The three companies and individual defendants Ryan Lalone, Wade Lalone, Douglas Larsen, Craig Scholten, Ryan Bos, Robert Swainston, Randy Clelland, Scott DeKock and Glenn Hoezee have all signed plea agreements indicating their intent to plead guilty to a felony information. Defendants Dustin Rhine and James Sisson were indicted by a federal grand jury. Arraignments and change of plea hearings will occur on dates to be set by the U.S. District Court.

According to case records, Ryan Lalone owns Diesel Freak and Wade Lalone, Rhine, and Sisson were employed there. Accurate Truck Service is owned by Larsen, Scholten, and Bos, and Swainston and Clelland were employed there. Griffin Transportation, Inc., is owned by Scholten and Bos. DeKock used to own a shipping company at which Hoezee was employed.
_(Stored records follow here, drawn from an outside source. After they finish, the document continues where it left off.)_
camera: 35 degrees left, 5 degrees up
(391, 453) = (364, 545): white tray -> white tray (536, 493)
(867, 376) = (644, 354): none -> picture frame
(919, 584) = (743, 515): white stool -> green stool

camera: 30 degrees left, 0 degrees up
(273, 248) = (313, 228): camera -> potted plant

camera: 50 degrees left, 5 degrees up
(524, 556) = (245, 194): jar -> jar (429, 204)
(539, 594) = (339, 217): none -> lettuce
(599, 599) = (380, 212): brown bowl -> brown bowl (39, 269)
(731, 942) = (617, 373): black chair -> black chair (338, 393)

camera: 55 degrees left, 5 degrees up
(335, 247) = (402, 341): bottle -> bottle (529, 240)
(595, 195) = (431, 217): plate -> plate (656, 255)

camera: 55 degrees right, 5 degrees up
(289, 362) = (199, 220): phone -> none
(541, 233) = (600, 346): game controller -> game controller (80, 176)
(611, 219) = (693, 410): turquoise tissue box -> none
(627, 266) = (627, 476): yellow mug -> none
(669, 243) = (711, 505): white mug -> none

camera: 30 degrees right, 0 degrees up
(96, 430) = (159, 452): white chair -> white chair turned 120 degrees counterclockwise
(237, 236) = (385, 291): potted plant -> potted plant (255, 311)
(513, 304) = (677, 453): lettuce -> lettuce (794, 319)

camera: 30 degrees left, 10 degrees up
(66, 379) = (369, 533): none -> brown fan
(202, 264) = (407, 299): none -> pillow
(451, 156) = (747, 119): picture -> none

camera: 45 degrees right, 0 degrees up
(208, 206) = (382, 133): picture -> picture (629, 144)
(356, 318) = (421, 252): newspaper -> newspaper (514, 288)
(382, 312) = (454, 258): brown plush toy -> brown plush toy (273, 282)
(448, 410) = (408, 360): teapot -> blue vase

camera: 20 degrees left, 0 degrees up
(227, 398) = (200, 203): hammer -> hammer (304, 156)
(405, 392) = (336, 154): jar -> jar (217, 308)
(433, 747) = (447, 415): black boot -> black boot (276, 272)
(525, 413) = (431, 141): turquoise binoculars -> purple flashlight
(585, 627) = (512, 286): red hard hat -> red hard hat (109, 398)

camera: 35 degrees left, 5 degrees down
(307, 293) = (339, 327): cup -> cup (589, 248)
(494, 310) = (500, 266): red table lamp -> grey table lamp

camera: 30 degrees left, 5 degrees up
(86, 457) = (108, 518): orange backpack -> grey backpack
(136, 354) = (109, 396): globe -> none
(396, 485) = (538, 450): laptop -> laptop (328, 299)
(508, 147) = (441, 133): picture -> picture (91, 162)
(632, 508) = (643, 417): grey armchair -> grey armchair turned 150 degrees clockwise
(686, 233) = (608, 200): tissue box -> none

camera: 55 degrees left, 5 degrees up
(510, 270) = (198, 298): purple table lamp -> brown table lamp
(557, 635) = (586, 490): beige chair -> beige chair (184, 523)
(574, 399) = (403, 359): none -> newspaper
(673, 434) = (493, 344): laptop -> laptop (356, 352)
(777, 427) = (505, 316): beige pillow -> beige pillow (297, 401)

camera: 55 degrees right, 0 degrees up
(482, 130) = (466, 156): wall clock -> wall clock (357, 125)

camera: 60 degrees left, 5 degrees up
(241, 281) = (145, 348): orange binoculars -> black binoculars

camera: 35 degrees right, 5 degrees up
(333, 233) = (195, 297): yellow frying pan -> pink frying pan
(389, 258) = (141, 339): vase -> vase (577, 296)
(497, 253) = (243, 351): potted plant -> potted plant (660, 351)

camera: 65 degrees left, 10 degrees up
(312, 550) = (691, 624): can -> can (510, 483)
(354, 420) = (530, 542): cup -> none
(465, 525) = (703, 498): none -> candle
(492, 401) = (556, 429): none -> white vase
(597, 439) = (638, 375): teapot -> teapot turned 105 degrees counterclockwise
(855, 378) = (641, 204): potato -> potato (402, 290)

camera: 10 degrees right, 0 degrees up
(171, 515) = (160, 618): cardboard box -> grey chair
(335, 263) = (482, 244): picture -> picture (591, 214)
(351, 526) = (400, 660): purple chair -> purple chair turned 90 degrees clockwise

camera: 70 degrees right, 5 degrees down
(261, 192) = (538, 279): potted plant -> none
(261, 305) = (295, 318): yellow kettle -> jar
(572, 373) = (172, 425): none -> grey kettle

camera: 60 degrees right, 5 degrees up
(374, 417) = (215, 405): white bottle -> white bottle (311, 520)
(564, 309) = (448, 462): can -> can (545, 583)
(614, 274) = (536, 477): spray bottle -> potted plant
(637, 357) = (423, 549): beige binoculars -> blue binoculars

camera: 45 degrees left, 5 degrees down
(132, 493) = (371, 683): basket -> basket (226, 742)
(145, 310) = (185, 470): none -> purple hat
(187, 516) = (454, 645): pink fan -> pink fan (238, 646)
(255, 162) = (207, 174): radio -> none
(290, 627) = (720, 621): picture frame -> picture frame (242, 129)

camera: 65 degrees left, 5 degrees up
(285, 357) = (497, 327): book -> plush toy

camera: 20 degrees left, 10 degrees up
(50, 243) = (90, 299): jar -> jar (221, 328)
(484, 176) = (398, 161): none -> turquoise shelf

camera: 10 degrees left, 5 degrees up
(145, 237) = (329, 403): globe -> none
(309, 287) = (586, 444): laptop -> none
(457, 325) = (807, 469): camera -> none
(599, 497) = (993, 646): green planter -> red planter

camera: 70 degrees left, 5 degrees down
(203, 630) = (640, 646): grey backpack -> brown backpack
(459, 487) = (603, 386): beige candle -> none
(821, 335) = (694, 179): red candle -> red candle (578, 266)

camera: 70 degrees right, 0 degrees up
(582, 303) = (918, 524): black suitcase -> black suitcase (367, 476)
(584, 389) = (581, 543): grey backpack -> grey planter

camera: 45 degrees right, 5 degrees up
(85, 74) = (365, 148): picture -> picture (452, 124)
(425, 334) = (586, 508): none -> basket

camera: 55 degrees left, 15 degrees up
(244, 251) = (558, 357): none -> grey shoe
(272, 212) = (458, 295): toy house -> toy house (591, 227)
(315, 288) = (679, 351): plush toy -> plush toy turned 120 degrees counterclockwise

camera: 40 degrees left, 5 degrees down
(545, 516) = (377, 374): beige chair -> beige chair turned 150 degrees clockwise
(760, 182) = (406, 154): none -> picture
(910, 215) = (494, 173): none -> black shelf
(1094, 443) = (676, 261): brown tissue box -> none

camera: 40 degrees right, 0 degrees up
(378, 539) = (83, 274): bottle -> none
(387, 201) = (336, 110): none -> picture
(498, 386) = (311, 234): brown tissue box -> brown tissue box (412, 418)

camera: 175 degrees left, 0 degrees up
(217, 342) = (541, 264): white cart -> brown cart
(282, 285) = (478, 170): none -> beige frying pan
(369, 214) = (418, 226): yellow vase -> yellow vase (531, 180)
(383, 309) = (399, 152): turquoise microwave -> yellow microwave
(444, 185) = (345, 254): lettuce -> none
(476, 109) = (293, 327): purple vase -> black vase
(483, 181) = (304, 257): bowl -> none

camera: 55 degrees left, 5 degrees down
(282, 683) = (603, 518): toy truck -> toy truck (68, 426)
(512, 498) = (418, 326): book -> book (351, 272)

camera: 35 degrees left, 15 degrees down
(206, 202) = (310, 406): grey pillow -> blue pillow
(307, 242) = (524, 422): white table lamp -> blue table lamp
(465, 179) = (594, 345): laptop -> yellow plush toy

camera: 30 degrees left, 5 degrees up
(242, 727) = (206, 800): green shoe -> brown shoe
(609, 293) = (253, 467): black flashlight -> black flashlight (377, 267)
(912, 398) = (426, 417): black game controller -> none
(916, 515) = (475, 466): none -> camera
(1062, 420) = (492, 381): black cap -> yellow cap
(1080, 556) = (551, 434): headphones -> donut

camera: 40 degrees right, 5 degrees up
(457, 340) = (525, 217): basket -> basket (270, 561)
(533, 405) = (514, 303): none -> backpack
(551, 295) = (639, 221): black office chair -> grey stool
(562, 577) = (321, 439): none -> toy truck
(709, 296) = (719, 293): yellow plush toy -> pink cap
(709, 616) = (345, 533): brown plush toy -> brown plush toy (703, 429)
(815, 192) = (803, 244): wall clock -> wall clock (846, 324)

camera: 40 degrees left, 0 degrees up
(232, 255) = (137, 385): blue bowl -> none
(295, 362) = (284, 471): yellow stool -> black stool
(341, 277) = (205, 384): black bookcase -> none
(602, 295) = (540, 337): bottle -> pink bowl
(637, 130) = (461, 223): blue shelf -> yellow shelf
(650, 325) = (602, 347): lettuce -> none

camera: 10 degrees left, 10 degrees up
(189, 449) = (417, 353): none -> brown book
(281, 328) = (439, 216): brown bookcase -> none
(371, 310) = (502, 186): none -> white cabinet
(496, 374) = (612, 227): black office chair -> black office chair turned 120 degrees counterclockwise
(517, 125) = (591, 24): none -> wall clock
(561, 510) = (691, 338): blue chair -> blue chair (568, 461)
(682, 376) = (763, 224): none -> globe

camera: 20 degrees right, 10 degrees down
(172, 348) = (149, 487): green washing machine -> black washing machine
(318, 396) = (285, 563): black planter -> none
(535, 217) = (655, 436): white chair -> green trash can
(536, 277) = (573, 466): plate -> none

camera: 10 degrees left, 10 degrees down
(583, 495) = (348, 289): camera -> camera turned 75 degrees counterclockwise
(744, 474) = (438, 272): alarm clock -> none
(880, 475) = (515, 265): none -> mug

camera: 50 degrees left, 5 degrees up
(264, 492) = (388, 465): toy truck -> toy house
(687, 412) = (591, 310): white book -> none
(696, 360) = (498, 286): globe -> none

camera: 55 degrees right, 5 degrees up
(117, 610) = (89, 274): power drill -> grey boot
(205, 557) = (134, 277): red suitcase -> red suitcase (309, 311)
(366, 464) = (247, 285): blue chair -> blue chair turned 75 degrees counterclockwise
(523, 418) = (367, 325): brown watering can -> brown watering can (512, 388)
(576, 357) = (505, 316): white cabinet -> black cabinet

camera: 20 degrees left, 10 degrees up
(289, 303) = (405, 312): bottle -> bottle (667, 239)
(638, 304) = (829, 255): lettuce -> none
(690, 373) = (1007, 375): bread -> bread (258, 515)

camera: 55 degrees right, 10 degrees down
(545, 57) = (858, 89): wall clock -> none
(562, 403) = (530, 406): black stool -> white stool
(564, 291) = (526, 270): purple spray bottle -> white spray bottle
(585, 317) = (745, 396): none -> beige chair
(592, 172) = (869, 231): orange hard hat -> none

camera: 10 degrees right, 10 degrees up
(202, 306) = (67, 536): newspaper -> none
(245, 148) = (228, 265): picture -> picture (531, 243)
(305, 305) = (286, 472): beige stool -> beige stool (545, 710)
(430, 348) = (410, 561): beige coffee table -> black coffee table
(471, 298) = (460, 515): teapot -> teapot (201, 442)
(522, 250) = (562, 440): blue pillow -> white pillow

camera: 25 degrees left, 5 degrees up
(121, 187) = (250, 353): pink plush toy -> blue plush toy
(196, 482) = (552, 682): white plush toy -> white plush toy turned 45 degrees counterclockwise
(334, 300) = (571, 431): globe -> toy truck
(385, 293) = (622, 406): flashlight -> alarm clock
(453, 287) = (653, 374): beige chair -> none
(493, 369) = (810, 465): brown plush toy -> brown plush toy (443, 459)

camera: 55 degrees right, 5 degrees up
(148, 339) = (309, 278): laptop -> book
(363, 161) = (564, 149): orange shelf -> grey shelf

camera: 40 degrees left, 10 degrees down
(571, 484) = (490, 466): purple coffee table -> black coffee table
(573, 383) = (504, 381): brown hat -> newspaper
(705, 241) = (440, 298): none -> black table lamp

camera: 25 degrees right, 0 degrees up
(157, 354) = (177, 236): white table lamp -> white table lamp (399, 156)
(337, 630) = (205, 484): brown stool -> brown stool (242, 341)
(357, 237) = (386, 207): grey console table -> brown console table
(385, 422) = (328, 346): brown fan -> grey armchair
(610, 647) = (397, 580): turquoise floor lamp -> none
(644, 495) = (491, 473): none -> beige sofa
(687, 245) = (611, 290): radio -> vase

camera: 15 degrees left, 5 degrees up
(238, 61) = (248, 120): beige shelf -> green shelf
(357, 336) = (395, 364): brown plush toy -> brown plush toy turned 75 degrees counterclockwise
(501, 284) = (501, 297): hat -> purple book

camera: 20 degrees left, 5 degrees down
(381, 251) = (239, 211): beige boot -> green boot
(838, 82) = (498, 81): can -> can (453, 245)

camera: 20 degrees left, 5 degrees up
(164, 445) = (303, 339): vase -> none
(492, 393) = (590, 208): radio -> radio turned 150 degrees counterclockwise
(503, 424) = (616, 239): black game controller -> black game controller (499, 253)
According to the charges, Accurate Truck Service removed or altered emissions hardware from the engines of vehicles. Diesel Freak reprogrammed the engine computers of the vehicles so that they would continue to function even after the hardware was removed or altered. This tampering, court filings said, is sometimes referred to as a “deletion” – that is, “deleting” the emissions controls from the vehicles. Deleting emissions controls can improve engine performance and fuel economy and save maintenance costs.

Griffin Transportation, Inc., and the company DeKock formerly owned engaged Accurate Truck Service and Diesel Freak to “delete” trucks owned, operated or leased by the companies. According to court records, Diesel Freak was involved in at least 362 deletions; Accurate Truck Service in at least 83 deletions; Griffin Transportation in at least 12 deletions; and DeKock’s former company in at least four deletions.

Accurate Truck Service and Griffin Transportation have agreed to pay a combined $1 million fine. Diesel Freak has agreed to pay a $750,000 fine subject to defense arguments regarding inability to pay. Any fine is a part of the criminal sentence and ultimately within the discretion of the sentencing judge.

“By illegally tampering with emissions controls on diesel trucks operating throughout the United States and Canada, defendants caused the excessive release of diesel exhaust containing toxic gases and impurities harmful to public health and the environment,” said Acting Special Agent in Charge Richard Conrad of the U.S. Environmental Protection Agency’s Criminal Investigation Division (EPA-CID). “This case highlights EPA and our law enforcement partners’ continued efforts to prosecute those who violate environmental and public health laws in the U.S. for financial gain.”

Conviction on the conspiracy charges can result in a prison term of up to five years and a fine of up to $250,000 for an individual, $500,000 for an organization, or twice the gain from the offense, among other penalties. A conviction for violating the Clean Air Act carries a prison term of up to two years and the same fines, among other penalties.